There’s only one question here of any interest. Is volatility in market prices the cause or the effect of speculative activity? Does speculative activity intensify or ameliorate volatility?
I took a clear position–against Keynes and his sort–on this issue; further, I summed my position in just a couple of sentences about the core matter. Is Keynes right–or am I? Would you care to explain your opposition to my explanation (of speculation/volatility) with some words I can understand (as opposed to trundling out a parade of–I suppose–widely respected authorities and their papers?
“Let’s keep it as simple as I’d made it originally. I took issue with Keynes’ phrase ‘volatility due to speculation’ and termed it a canard; further, I made comments and drew conclusions about someone perpetuating and disseminating such economic misinformation. . . ”

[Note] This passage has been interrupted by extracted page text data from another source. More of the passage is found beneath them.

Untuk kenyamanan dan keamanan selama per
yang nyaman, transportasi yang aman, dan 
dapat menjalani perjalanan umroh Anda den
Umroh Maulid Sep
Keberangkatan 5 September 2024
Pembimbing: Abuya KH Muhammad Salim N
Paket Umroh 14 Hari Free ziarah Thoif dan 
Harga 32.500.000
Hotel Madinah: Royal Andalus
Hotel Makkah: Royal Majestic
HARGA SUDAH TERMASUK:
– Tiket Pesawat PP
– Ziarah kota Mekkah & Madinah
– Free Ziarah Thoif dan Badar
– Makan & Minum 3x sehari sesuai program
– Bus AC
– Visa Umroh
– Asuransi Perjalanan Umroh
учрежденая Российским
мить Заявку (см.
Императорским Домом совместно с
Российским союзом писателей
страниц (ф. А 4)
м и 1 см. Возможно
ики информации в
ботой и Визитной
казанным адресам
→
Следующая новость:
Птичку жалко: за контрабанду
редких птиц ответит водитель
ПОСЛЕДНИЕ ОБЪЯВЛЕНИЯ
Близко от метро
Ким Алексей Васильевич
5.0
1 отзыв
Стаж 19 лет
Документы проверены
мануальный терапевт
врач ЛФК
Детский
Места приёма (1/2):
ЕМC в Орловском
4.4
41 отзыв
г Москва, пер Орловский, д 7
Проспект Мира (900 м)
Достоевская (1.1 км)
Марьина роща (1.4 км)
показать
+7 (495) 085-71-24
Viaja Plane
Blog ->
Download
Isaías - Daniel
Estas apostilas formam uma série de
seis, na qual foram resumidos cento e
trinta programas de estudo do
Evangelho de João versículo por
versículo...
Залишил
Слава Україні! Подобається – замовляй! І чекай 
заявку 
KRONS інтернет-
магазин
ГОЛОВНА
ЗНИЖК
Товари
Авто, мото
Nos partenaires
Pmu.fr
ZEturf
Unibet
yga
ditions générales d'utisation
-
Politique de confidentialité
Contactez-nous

That is bullshit because it entirely misses what Keynes was trying to do – namely, to develop a theory that could account for how economies could get stuck at a low-equilibrium with persistently high unemployment and prices falling on trend. The stagnation of Japan’s economy through the 1990s show that such situations can and do occur.
Comparison of regular economics texts for students pre and post the revolution in macroeconomics of the late 1930s show a huge difference.
After the revolution, economists tended to focus on what is driving aggregate effective demand and whether aggregate demand is likely to be sufficient to maintain a high and stable level of employment. And it you don’t believe me then I suggest you go away and look at early editions of (Nobel laureate) Paul Samuelson’s popular textbook or refer to Abba Lerner’s The Economics of Employment or get to grips with Hicks on Keynes and the Classics, which was widely recommended to undergraduate students for several decades:
http://www.eco.utexas.edu/Homepages/Faculty/Cleaver/368hicksonkeynes.html
Otherwise, try this popular exposition on: The Keynesian Impact on Public Policy:
http://cepa.newschool.edu/~het/essays/keynes/publicpolicy.htm
And if you can’t follow that and the citations then the fault is yours.
Bob:
It’s fairly clear that you don’t want to answer the direct question and have gone to significant lengths to avoid facing it.